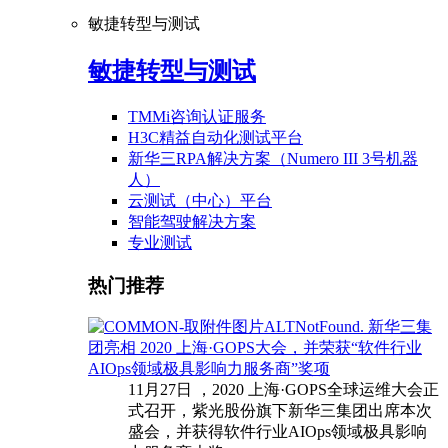
敏捷转型与测试
敏捷转型与测试
TMMi咨询认证服务
H3C精益自动化测试平台
新华三RPA解决方案（Numero III 3号机器
人）
云测试（中心）平台
智能驾驶解决方案
专业测试
热门推荐
新华三集
团亮相 2020 上海·GOPS大会，并荣获“软件行业
AIOps领域极具影响力服务商”奖项
11月27日 ，2020 上海·GOPS全球运维大会正
式召开，紫光股份旗下新华三集团出席本次
盛会，并获得软件行业AIOps领域极具影响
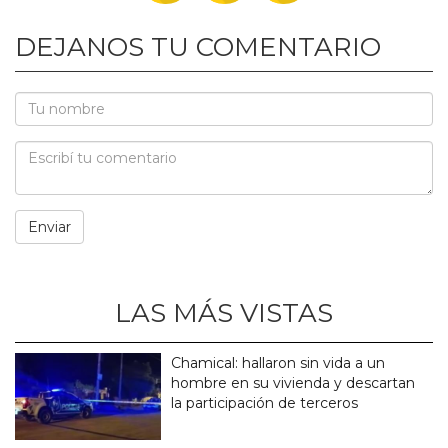
DEJANOS TU COMENTARIO
LAS MÁS VISTAS
Chamical: hallaron sin vida a un
hombre en su vivienda y descartan
la participación de terceros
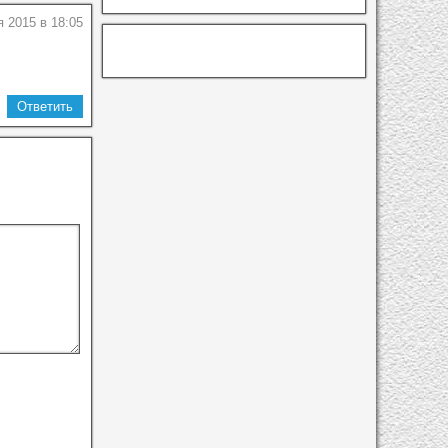
 2015 в 18:05
Ответить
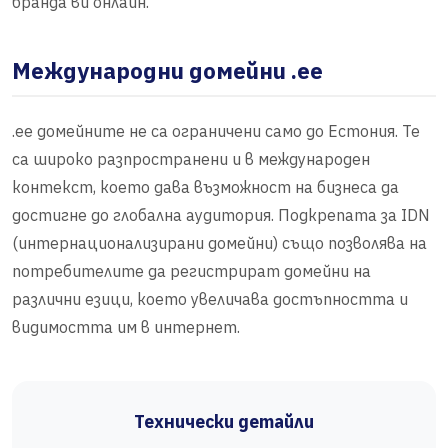
бранда ви онлайн.
Международни домейни .ee
.ee домейните не са ограничени само до Естония. Те
са широко разпространени и в международен
контекст, което дава възможност на бизнеса да
достигне до глобална аудитория. Подкрепата за IDN
(интернационализирани домейни) също позволява на
потребителите да регистрират домейни на
различни езици, което увеличава достъпността и
видимостта им в интернет.
Технически детайли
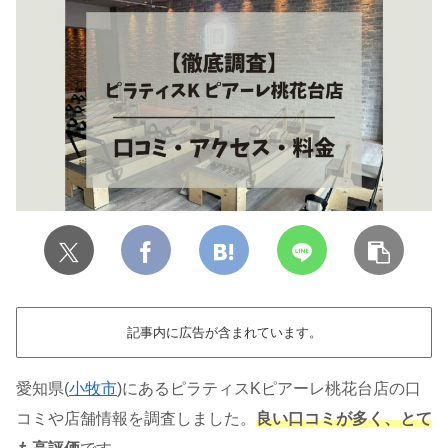
記事内に広告が含まれています。
愛知県(
小牧市
)にあるピラティスKピアーレ桃花台店の口
コミや店舗情報を調査しました。
良い口コミが多く、とて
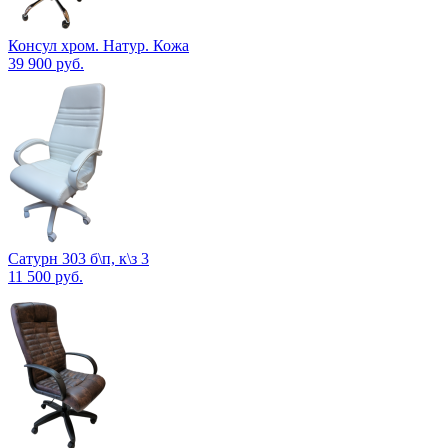
Консул хром. Натур. Кожа
39 900
руб.
Сатурн 303 б\п, к\з 3
11 500
руб.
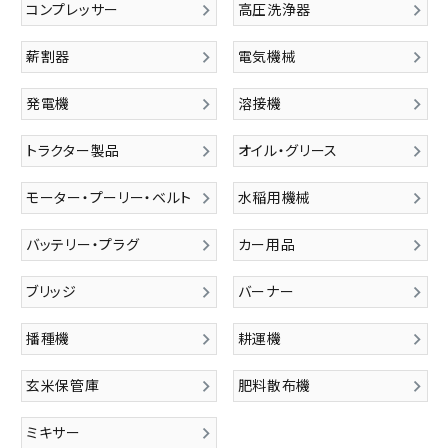
コンプレッサー
高圧洗浄器
薪割器
電気機械
発電機
溶接機
トラクター製品
オイル・グリース
モーター・プーリー・ベルト
水稲用機械
バッテリー・プラグ
カー用品
ブリッジ
バーナー
播種機
耕運機
玄米保管庫
肥料散布機
ミキサー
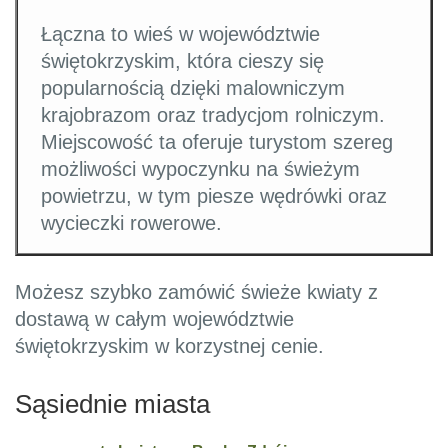
Łączna to wieś w województwie
świętokrzyskim, która cieszy się
popularnością dzięki malowniczym
krajobrazom oraz tradycjom rolniczym.
Miejscowość ta oferuje turystom szereg
możliwości wypoczynku na świeżym
powietrzu, w tym piesze wędrówki oraz
wycieczki rowerowe.
Możesz szybko zamówić świeże kwiaty z
dostawą w całym województwie
świętokrzyskim w korzystnej cenie.
Sąsiednie miasta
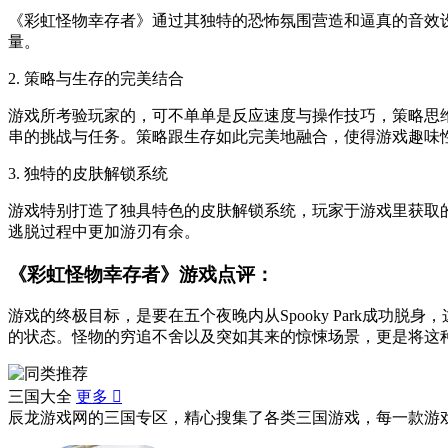
《彩虹怪物幸存者》通过其独特的恐怖氛围营造和逼真的音效
量。
2. 策略与生存的完美结合
游戏所考验玩家的，可不单单是反应速度与操作技巧，策略思
串的挑战与任务。策略跟生存如此完美地融合，使得游戏趣味
3. 独特的皮肤解锁系统
游戏特别打造了独具特色的皮肤解锁系统，玩家于游戏里获取
逃脱过程中更加游刃有余。
《彩虹怪物幸存者》游戏点评：
游戏的终极目标，是要在五个夜晚内从Spooky Park成
的状态。怪物的穷追不舍以及突如其来的惊悚场景，更是将这
三国大全
更多

辰龙游戏网的三国专区，精心搜集了各类三国游戏，每一款游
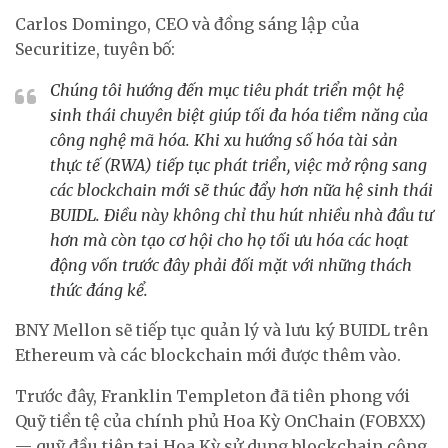
Carlos Domingo, CEO và đồng sáng lập của
Securitize, tuyên bố:
Chúng tôi hướng đến mục tiêu phát triển một hệ
sinh thái chuyên biệt giúp tối đa hóa tiềm năng của
công nghệ mã hóa. Khi xu hướng số hóa tài sản
thực tế (RWA) tiếp tục phát triển, việc mở rộng sang
các blockchain mới sẽ thúc đẩy hơn nữa hệ sinh thái
BUIDL. Điều này không chỉ thu hút nhiều nhà đầu tư
hơn mà còn tạo cơ hội cho họ tối ưu hóa các hoạt
động vốn trước đây phải đối mặt với những thách
thức đáng kể.
BNY Mellon sẽ tiếp tục quản lý và lưu ký BUIDL trên
Ethereum và các blockchain mới được thêm vào.
Trước đây, Franklin Templeton đã tiên phong với
Quỹ tiền tệ của chính phủ Hoa Kỳ OnChain (FOBXX)
— quỹ đầu tiên tại Hoa Kỳ sử dụng blockchain công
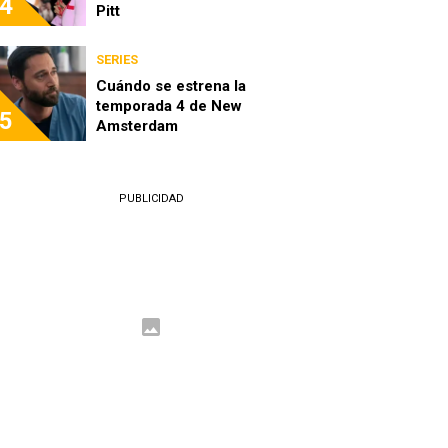
4
Pitt
SERIES
Cuándo se estrena la
temporada 4 de New
5
Amsterdam
PUBLICIDAD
——
* YOUR ASSIGNMENT
Could the material above be given again exactly, pictures excluded?

* EXERCISE ANSWER
敏捷转型与测试
敏捷转型与测试
TMMi咨询认证服务
H3C精益自动化测试平台
新华三RPA解决方案（Numero III 3号机器
人）
云测试（中心）平台
智能驾驶解决方案
专业测试
热门推荐
新华三集
团亮相 2020 上海·GOPS大会，并荣获“软件行业
AIOps领域极具影响力服务商”奖项
11月27日 ，2020 上海·GOPS全球运维大会正
式召开，紫光股份旗下新华三集团出席本次
盛会，并获得软件行业AIOps领域极具影响
DEJANOS TU COMENTARIO
LAS MÁS VISTAS
Chamical: hallaron sin vida a un
hombre en su vivienda y descartan
la participación de terceros
 2015 в 18:05
Ответить
бранда ви онлайн.
Международни домейни .ee
.ee домейните не са ограничени само до Естония. Те
са широко разпространени и в международен
контекст, което дава възможност на бизнеса да
достигне до глобална аудитория. Подкрепата за IDN
(интернационализирани домейни) също позволява на
потребителите да регистрират домейни на
различни езици, което увеличава достъпността и
видимостта им в интернет.
Технически детайли
記事内に広告が含まれています。
愛知県(
小牧市
)にあるピラティスKピアーレ桃花台店の口
コミや店舗情報を調査しました。
良い口コミが多く、とて
Консул хром. Натур. Кожа
39 900
руб.
Сатурн 303 б\п, к\з 3
11 500
руб.
コンプレッサー
高圧洗浄器
薪割器
電気機械
発電機
溶接機
トラクター製品
オイル・グリース
モーター・プーリー・ベルト
水稲用機械
バッテリー・プラグ
カー用品
ブリッジ
バーナー
播種機
耕運機
玄米保管庫
肥料散布機
ミキサー
Łączna to wieś w województwie
świętokrzyskim, która cieszy się
popularnością dzięki malowniczym
krajobrazom oraz tradycjom rolniczym.
Miejscowość ta oferuje turystom szereg
możliwości wypoczynku na świeżym
powietrzu, w tym piesze wędrówki oraz
wycieczki rowerowe.
Możesz szybko zamówić świeże kwiaty z
dostawą w całym województwie
świętokrzyskim w korzystnej cenie.
Sąsiednie miasta
《彩虹怪物幸存者》通过其独特的恐怖氛围营造和逼真的音效
量。
2. 策略与生存的完美结合
游戏所考验玩家的，可不单单是反应速度与操作技巧，策略思
串的挑战与任务。策略跟生存如此完美地融合，使得游戏趣味
3. 独特的皮肤解锁系统
游戏特别打造了独具特色的皮肤解锁系统，玩家于游戏里获取
逃脱过程中更加游刃有余。
《彩虹怪物幸存者》游戏点评：
游戏的终极目标，是要在五个夜晚内从Spooky Park成
的状态。怪物的穷追不舍以及突如其来的惊悚场景，更是将这
三国大全
更多

辰龙游戏网的三国专区，精心搜集了各类三国游戏，每一款游
Carlos Domingo, CEO và đồng sáng lập của
Securitize, tuyên bố:
Chúng tôi hướng đến mục tiêu phát triển một hệ
sinh thái chuyên biệt giúp tối đa hóa tiềm năng của
công nghệ mã hóa. Khi xu hướng số hóa tài sản
thực tế (RWA) tiếp tục phát triển, việc mở rộng sang
các blockchain mới sẽ thúc đẩy hơn nữa hệ sinh thái
BUIDL. Điều này không chỉ thu hút nhiều nhà đầu tư
hơn mà còn tạo cơ hội cho họ tối ưu hóa các hoạt
động vốn trước đây phải đối mặt với những thách
thức đáng kể.
BNY Mellon sẽ tiếp tục quản lý và lưu ký BUIDL trên
Ethereum và các blockchain mới được thêm vào.
Trước đây, Franklin Templeton đã tiên phong với
Quỹ tiền tệ của chính phủ Hoa Kỳ OnChain (FOBXX)
— quỹ đầu tiên tại Hoa Kỳ sử dụng blockchain công
4
Pitt
SERIES
Cuándo se estrena la
temporada 4 de New
5
Amsterdam
PUBLICIDAD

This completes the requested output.